> _GOAL OF THE EXERCISE_: Rewrite every line in the entries below as a numbered list, skipping blank lines and leaving out the pictures.

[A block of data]
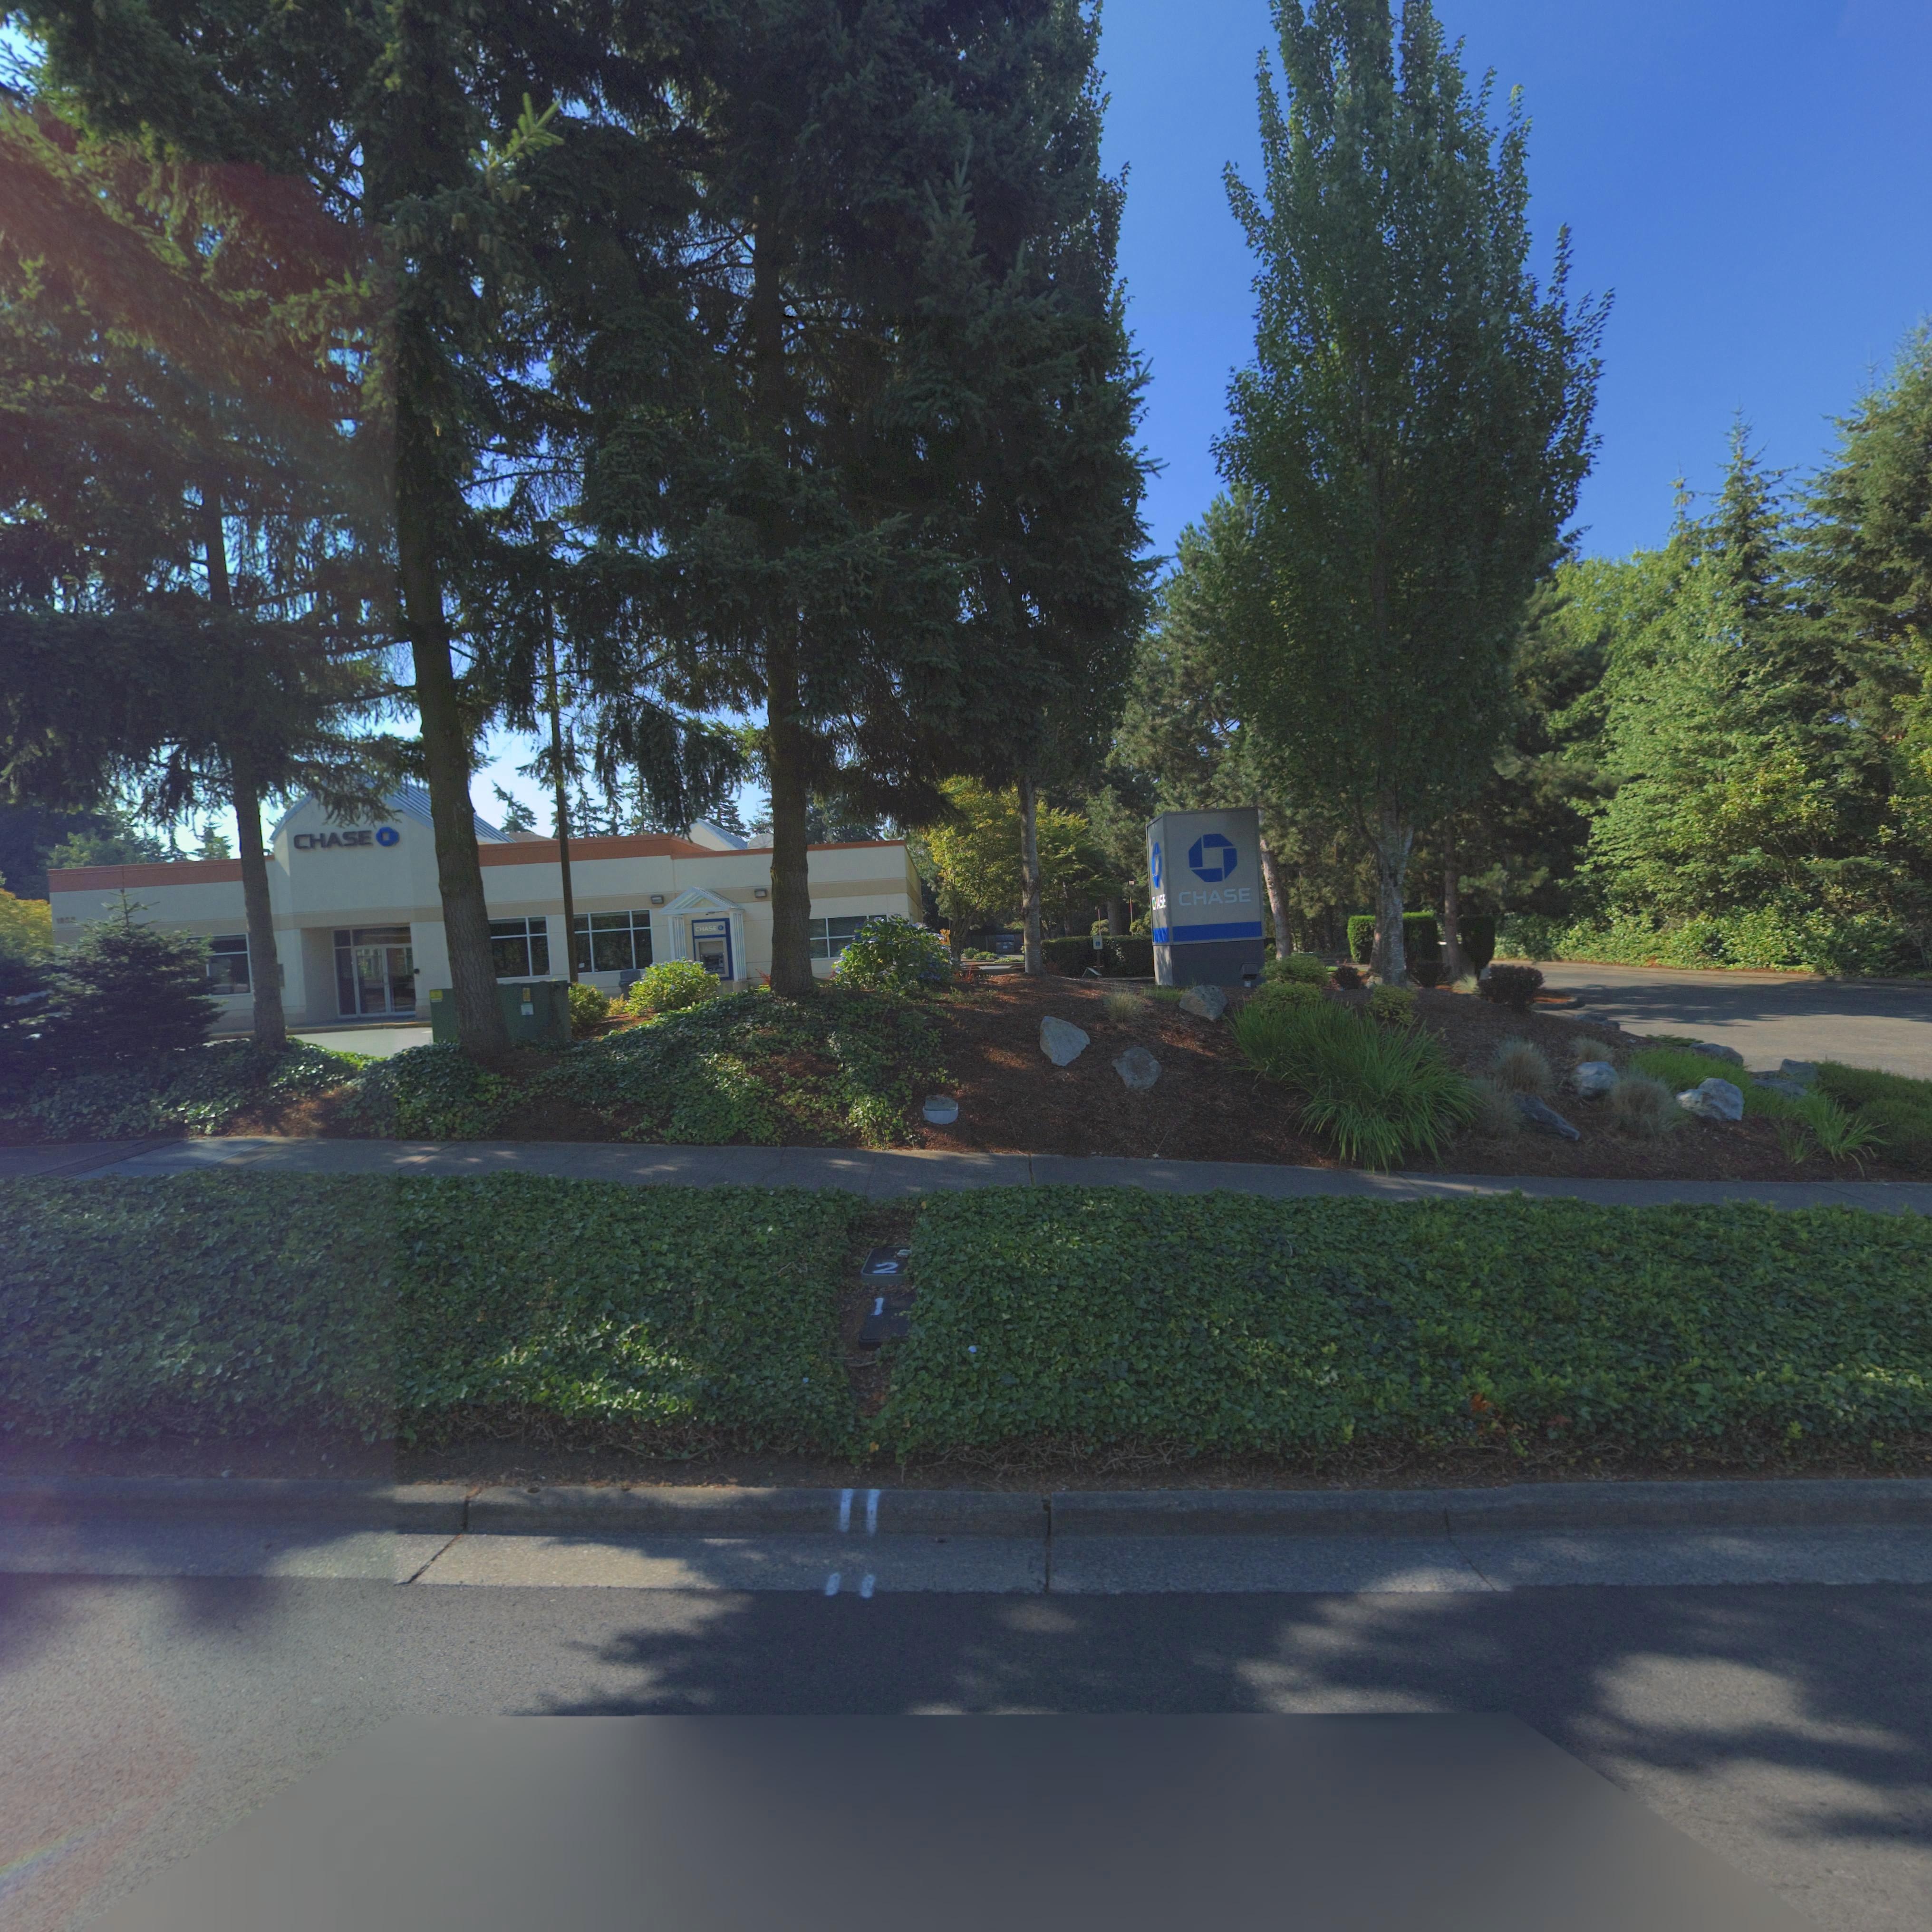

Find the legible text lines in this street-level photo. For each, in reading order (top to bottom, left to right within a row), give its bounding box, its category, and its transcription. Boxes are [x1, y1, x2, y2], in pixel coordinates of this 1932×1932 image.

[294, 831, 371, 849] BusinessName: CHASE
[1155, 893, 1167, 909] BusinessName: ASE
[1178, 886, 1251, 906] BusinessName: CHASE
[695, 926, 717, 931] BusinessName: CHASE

> _TASK RESPONSE_:
1. Find the legible text lines in this street-level photo. For each, in reading order (top to bottom, left to right within a row), give its bounding box, its category, and its transcription. Boxes are [x1, y1, x2, y2], in pixel coordinates of this 1932×1932 image.
2. [294, 831, 371, 849] BusinessName: CHASE
3. [1155, 893, 1167, 909] BusinessName: ASE
4. [1178, 886, 1251, 906] BusinessName: CHASE
5. [695, 926, 717, 931] BusinessName: CHASE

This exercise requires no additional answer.